Ellen Brown at Harvard Medical School, 1946

Brown’s academic appointment at UCSF began with clinical instructor, 1943-1944, moved to associate professor, 1946-1959, and became professor of medicine in 1959. In 1944-1946 she was a Commonwealth Fund fellow in the Department of Physiology at Harvard Medical School (see photo above) and in 1958 she was a Guggenheim Fellow at Oxford University.

Brown operated a lab on campus for peripheral vascular research though the 1960s and 1970s. Concurrently, she worked on improving teaching techniques in predoctoral medical classes, initiating the “Introduction to Clinical Medicine” course and later serving as a residency evaluator for the School of Medicine.

This quote, from Brown’s oral history, demonstrates her zeal for education, enthusiasm for change in curriculum, and sense of humor: “The wonderful thing was how interested all these people in the non-medicine departments were. An ophthalmologist would sit down with a bunch of absolute nerds, and come and do that, four or five times, and teach them. The hardest thing to learn to do is to see in an ophthalmoscope. It is for most doctors. It’s one of the last things you feel comfortable about. That and a pelvic exam, I guess.”

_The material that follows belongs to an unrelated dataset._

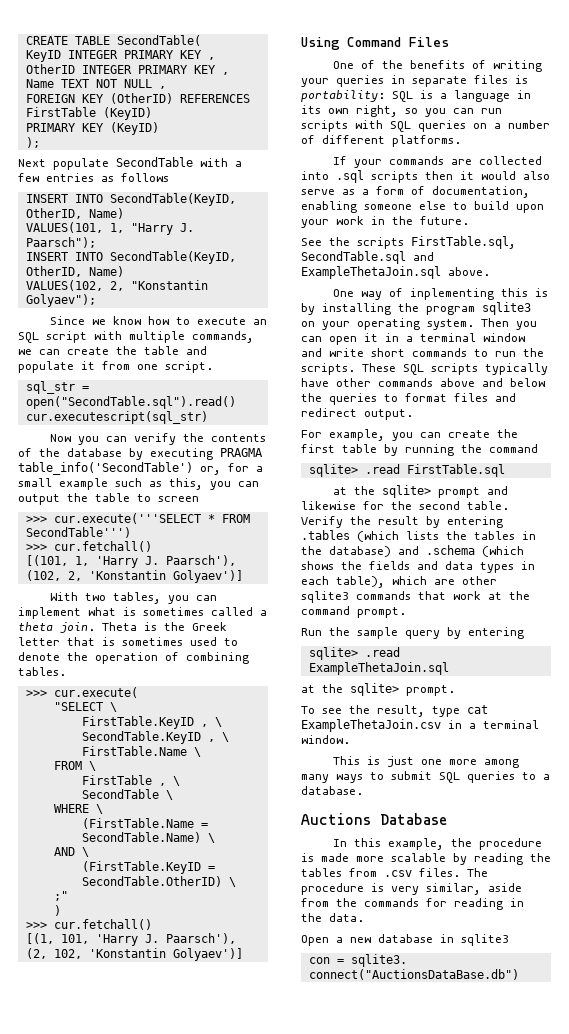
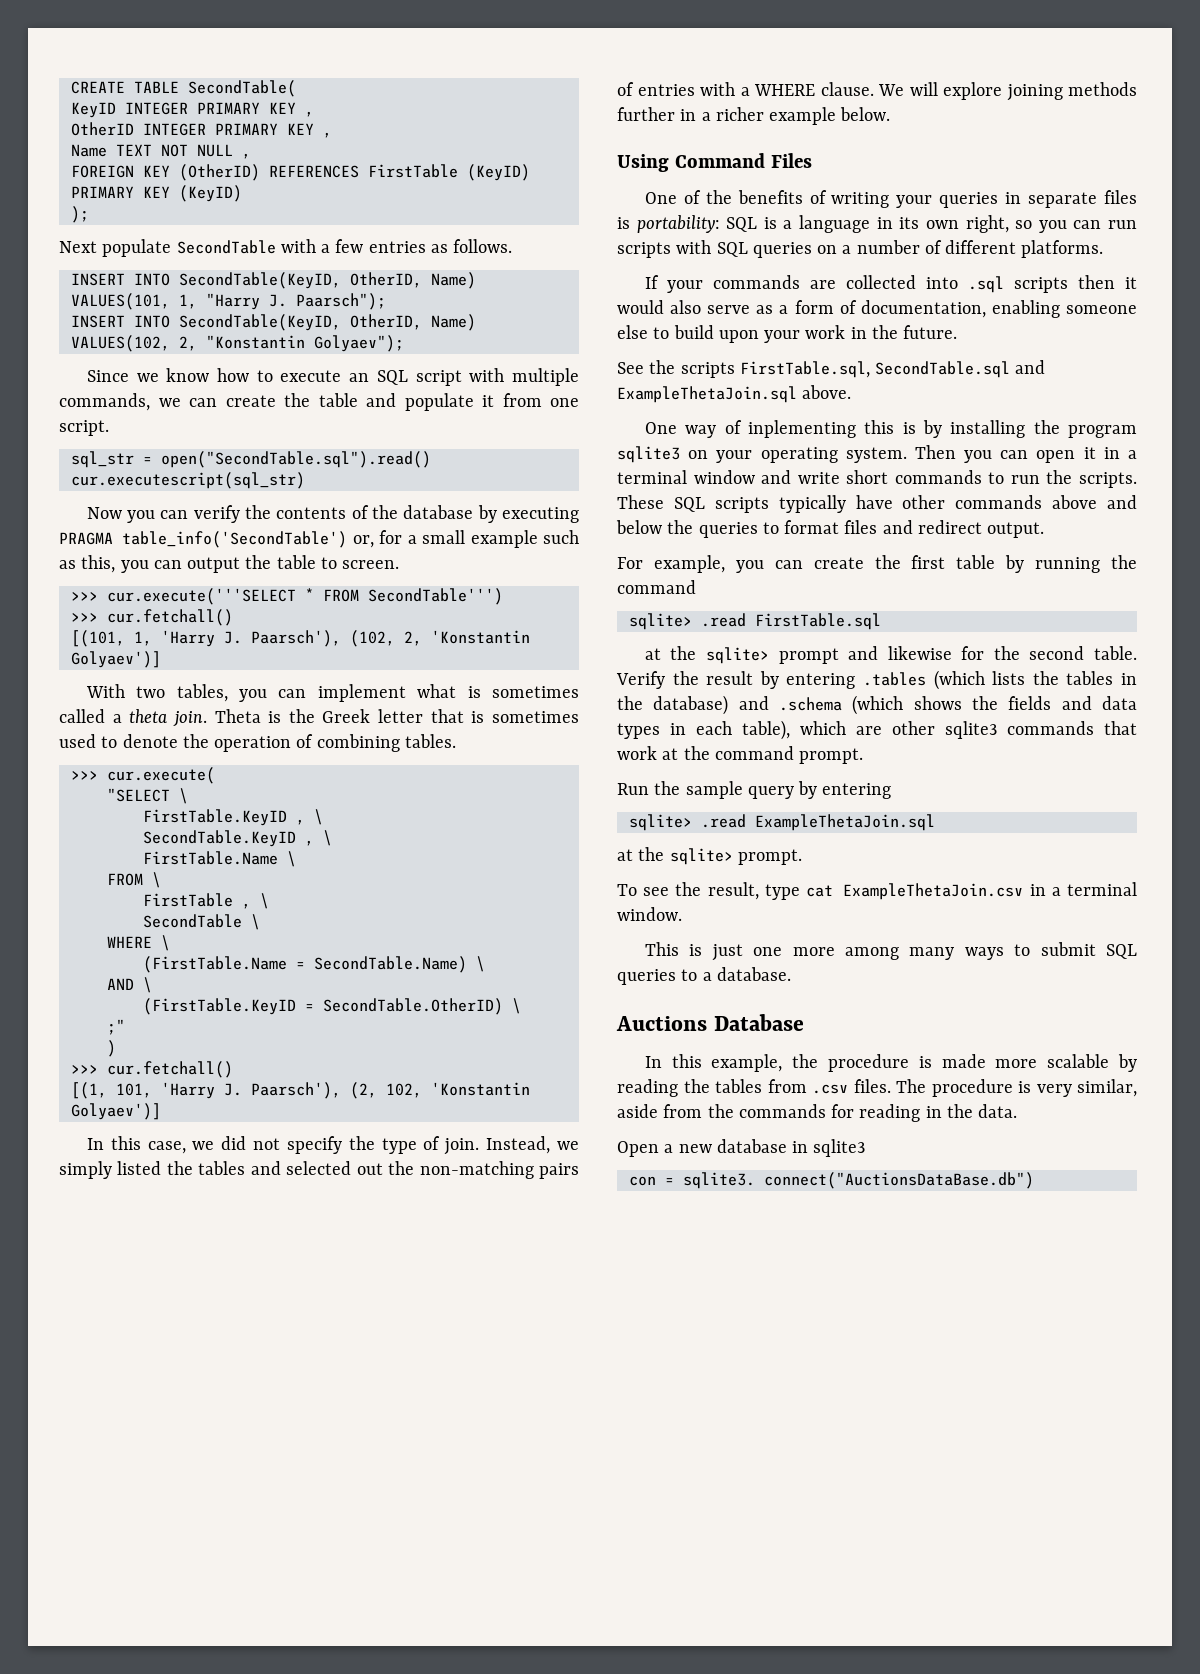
[121,173,169,182] follows -> [453,239,513,253] follows.
[158,496,199,502] screen -> [342,560,400,569] screen.
(243, 954) none -> [86,1136,580,1155] [59,1161,580,1179] [617,82,1137,101] [617,107,891,125] // In this case, we did not specify the type of join. Instead, we simply listed the tables and selected out the non-matching pairs of entries with a WHERE clause. We will explore joining methods further in a richer example below.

Over the course of her illustrious career, Brown’s research interests included capillary pressure and permeability, blood volume and vascular capacity, cardiac failure, cardiac complications of pregnancy, and peripheral circulation in relation to pain syndromes and vascular diseases.

photocoll_portraits_brown_sanfrancisco1960

Brown on Edgewood Ave behind the CVRI on May 29, 1960.

When Brown officially retired from UCSF in 1979, she became a professor emeritus of medicine. Ten years later, in 1989, Brown received UCSF’s highest honor, the UCSF Medal, for outstanding personal contributions to the University’s health sciences mission.

photocoll_portraits_brown_2

Brown and Francis Sooy, UCSF Chancellor 1972-1982, at the time of her retirement.

 

Brown passed away in October of 2006 at the age of 96. At that time, she gifted over $100,000 to the UCSF School of Medicine for the improvement of teaching for medical students.

Browns’ numerous contributions over the course of fifty plus years can still be felt today– through her impact on cardiovascular research as well as her in her insight and refinement of medical education.